We go into the crawlspace where it is safe to enter, and in a Monrovia Craftsman that is where the story usually is. We look at the mudsills, the piers, the posts, and the joists, and we look for mud tubes, damaged wood, and moisture.

Tight flash-lit view of a mud tube running up a brick foundation pier from the dirt to a wooden beam in a dark subarea

We probe wood that looks suspect rather than glancing at it.

Hand pressing a small screwdriver blade into the soft, punky base of a Craftsman porch column with paint peeling around the probe point

We get eyes on the rafter tails and the fascia, which on a Craftsman are right out in the open and are the first place drywood termites go. Thermal imaging helps us find the moisture that feeds fungus, and drone imagery lets us read eaves, fascia, and roof edges on a two-story house without a ladder against ninety-year-old trim.

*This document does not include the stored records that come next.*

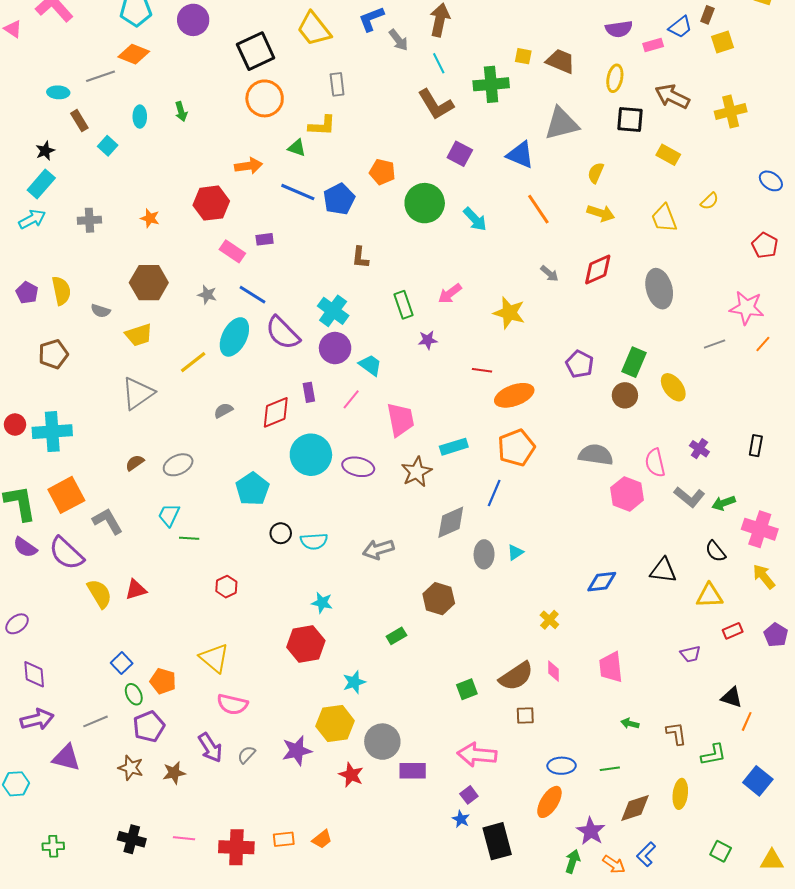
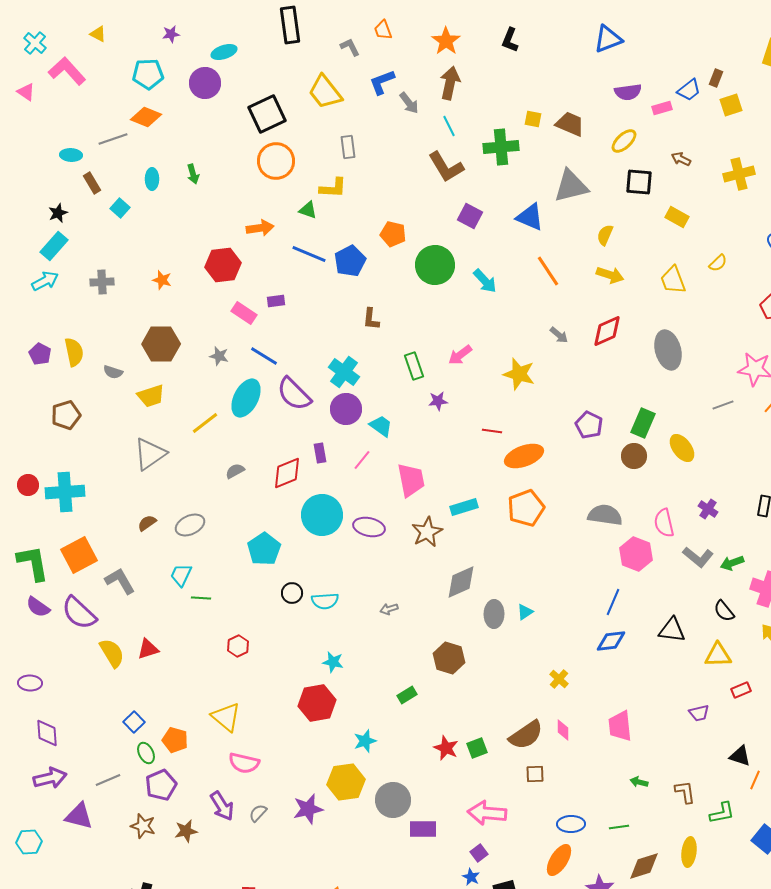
yellow ellipse: (615, 78) -> (624, 141), turned 36
brown arrow: (672, 96) -> (681, 159), size x0.6
blue line: (494, 493) -> (613, 602), moved
gray arrow: (378, 549) -> (389, 609), size x0.6
purple ellipse: (17, 624) -> (30, 683), turned 40
red star: (351, 775) -> (446, 748), moved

Then we route it. If we see pellets, tubes, or soft wood, it goes in the report with a plain recommendation to get a licensed structural pest control operator out, and to do it now rather than in week three. Our guide on reading an inspection report explains how to prioritize what comes back. We do not treat, we do not fumigate, and we do not certify. If we find something worth flagging, it goes in the report, and we tell you which specialist owns it.

Quick FAQ

Does the home inspection include a termite inspection? No. In California, wood-destroying organisms are inspected and reported by a licensed structural pest control operator on the Structural Pest Control Board’s own form. A home inspector will tell you when he sees evidence, and should, but he cannot issue the report that a lender or an escrow acts on. Order both inspections.

What is the difference between Section 1 and Section 2? Section 1 covers active infestation or infection and the damage it has already caused. Section 2 covers conditions that are likely to lead to infestation or infection, where nothing active was found. Lenders typically require Section 1 items to be cleared before funding. Section 2 items get disclosed and negotiated.

What does the Further Inspection box mean? It means the inspector could not access part of the structure, so he is not certifying it. It is not a repair item, and doing repairs will not clear it. Access has to be created, the space has to be inspected, and a supplemental report has to be issued. Handle it in the first week of escrow.

Can I look up past termite reports on a property? Yes. The Structural Pest Control Board keeps records of inspection reports and completion notices filed on California properties for the preceding two years, searchable by address, and you are entitled to copies. It is free, it is public, and almost nobody uses it.

Are drywood and subterranean termites the same problem? No, and the treatments have very little in common. Drywood termites live in the wood itself and often turn up in exposed rafter tails, fascia, and trim. Subterranean termites live in the soil and reach the structure through contact or mud tubes. Confirm which one the report actually found before anyone prices a fix.

Is dry rot really on a termite report? Yes. Fungus and dry rot are wood-destroying organisms and they get their own box on the form. In an old Monrovia Craftsman with a wooden porch and decades of irrigation, fungus damage is frequently the larger repair.

The honest summary

Monrovia sells old wooden houses with their best details left out in the weather, and those details are the same ones a pest report gets written about. The termites are usually manageable. The rot is sometimes not. And the thing that actually blows up escrows here is not any of the findings, it is the report itself, because Section 1, Section 2, and Further Inspection all mean specific things and get treated as if they mean the same thing.

Read the box row. Know which section a finding landed in. Chase the Further Inspection item on day one. Pull the two years of Board records before you remove a contingency. And get both inspections, because ours will tell you what the house is doing and theirs will tell you what the lender needs. We will crawl the subarea, look at the rafter tails, probe the wood that looks wrong, and say so directly. Then we will hand it to the person licensed to clear it. That is the job.